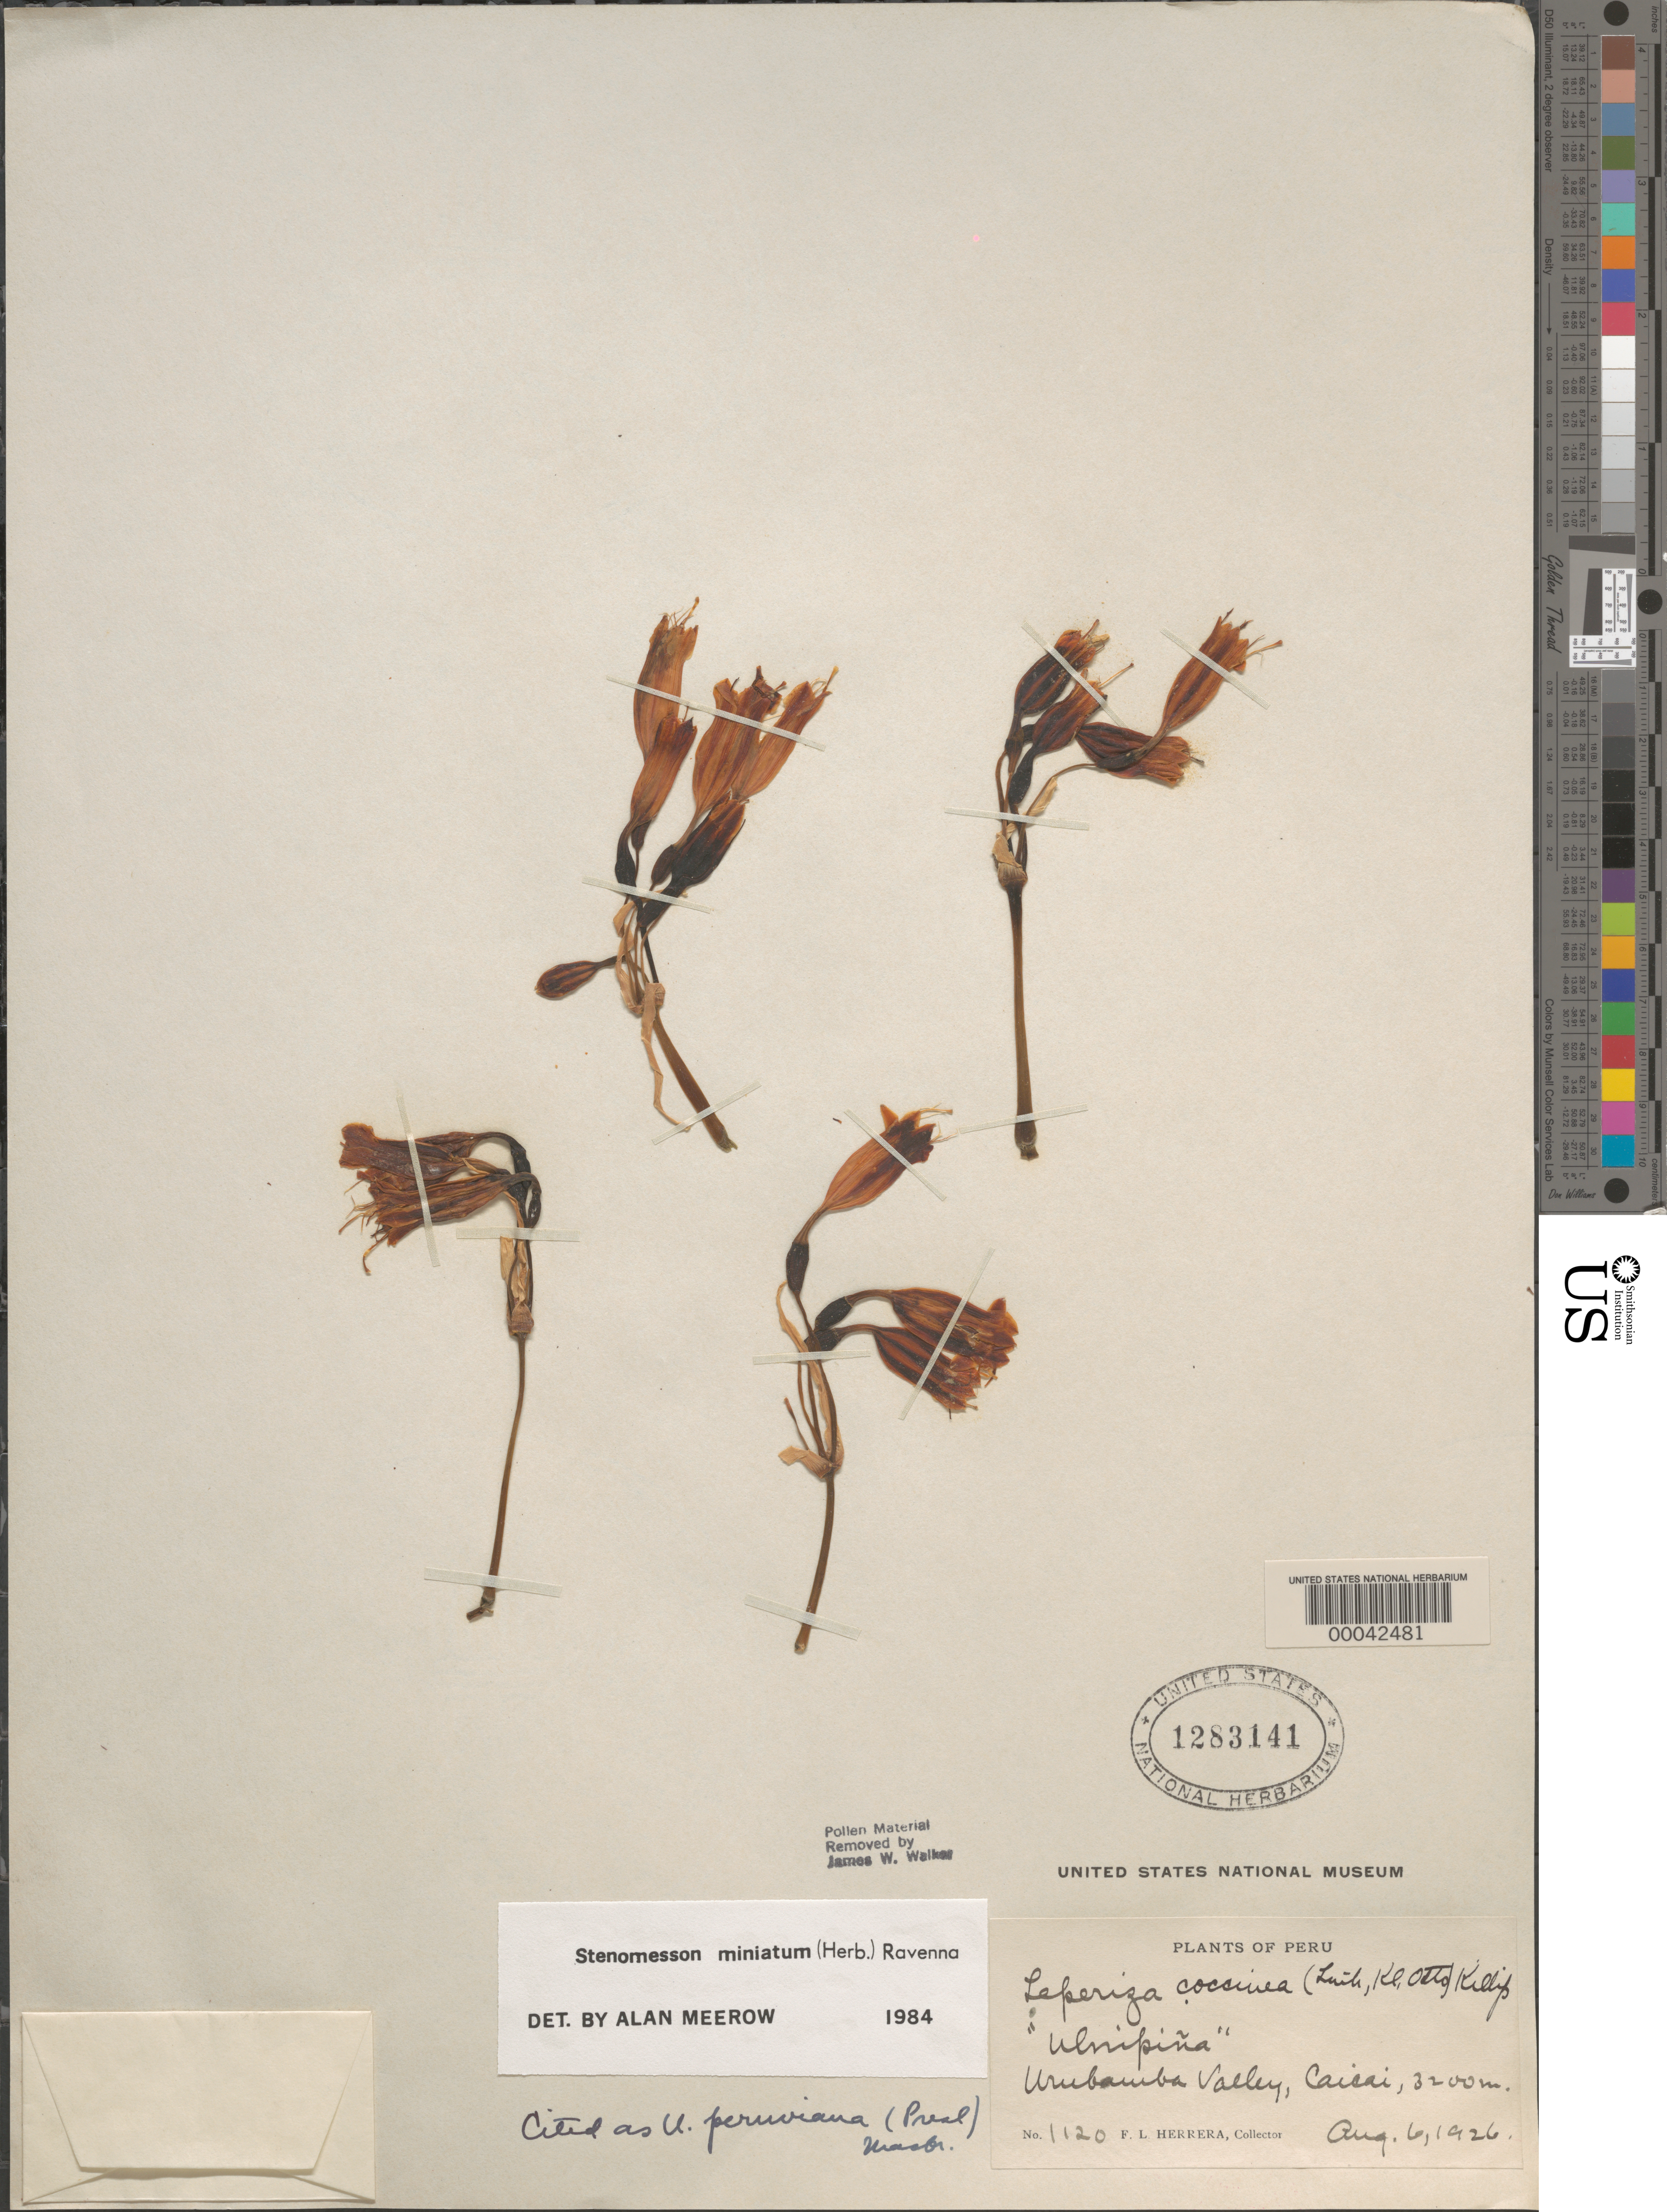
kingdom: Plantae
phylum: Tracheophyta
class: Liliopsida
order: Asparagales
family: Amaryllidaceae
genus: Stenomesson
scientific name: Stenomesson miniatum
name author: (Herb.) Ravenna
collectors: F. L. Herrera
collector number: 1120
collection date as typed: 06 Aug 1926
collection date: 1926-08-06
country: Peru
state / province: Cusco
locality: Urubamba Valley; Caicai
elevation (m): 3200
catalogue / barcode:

Problem requirements »
Rewrite the records with "locality" changed to "site" and every other line left as it is. Omit the pictures from your answer.

Completed exercise »
kingdom: Plantae
phylum: Tracheophyta
class: Liliopsida
order: Asparagales
family: Amaryllidaceae
genus: Stenomesson
scientific name: Stenomesson miniatum
name author: (Herb.) Ravenna
collectors: F. L. Herrera
collector number: 1120
collection date as typed: 06 Aug 1926
collection date: 1926-08-06
country: Peru
state / province: Cusco
site: Urubamba Valley; Caicai
elevation (m): 3200
catalogue / barcode:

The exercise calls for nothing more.